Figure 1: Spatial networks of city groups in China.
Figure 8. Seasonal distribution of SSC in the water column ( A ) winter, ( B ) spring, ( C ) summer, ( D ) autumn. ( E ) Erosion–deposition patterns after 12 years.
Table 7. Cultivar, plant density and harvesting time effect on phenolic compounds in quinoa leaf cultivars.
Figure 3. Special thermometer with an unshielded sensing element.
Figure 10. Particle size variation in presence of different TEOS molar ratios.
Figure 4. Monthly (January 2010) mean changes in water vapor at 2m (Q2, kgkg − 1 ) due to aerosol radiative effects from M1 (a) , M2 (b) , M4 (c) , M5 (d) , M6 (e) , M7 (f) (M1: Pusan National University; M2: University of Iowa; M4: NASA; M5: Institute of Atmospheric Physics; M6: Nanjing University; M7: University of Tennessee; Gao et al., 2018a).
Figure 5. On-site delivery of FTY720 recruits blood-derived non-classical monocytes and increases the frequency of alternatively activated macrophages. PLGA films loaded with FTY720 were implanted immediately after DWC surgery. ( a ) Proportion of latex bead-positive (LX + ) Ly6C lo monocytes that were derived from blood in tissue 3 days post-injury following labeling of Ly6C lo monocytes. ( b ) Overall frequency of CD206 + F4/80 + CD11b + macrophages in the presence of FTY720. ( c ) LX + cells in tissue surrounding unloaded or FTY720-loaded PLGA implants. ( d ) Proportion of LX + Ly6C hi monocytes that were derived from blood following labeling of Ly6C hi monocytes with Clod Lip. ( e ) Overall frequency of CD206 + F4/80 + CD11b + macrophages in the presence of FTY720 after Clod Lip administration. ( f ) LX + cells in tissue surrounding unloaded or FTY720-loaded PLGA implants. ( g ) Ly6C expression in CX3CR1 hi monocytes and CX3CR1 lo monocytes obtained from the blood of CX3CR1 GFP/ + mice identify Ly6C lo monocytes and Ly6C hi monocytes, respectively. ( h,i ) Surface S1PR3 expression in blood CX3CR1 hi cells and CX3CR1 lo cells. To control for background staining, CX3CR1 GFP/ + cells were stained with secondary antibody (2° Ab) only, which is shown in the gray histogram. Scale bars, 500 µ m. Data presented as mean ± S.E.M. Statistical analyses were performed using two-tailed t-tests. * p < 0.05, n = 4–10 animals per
================
PROBLEM:
Above are the lines; repeat exactly the ones from the line containing "Table 7. Cultivar, plant" down to the line containing "Figure 10. Particle", both inclusive.

SOLUTION FOR THIS EXERCISE:
Table 7. Cultivar, plant density and harvesting time effect on phenolic compounds in quinoa leaf cultivars.
Figure 3. Special thermometer with an unshielded sensing element.
Figure 10. Particle size variation in presence of different TEOS molar ratios.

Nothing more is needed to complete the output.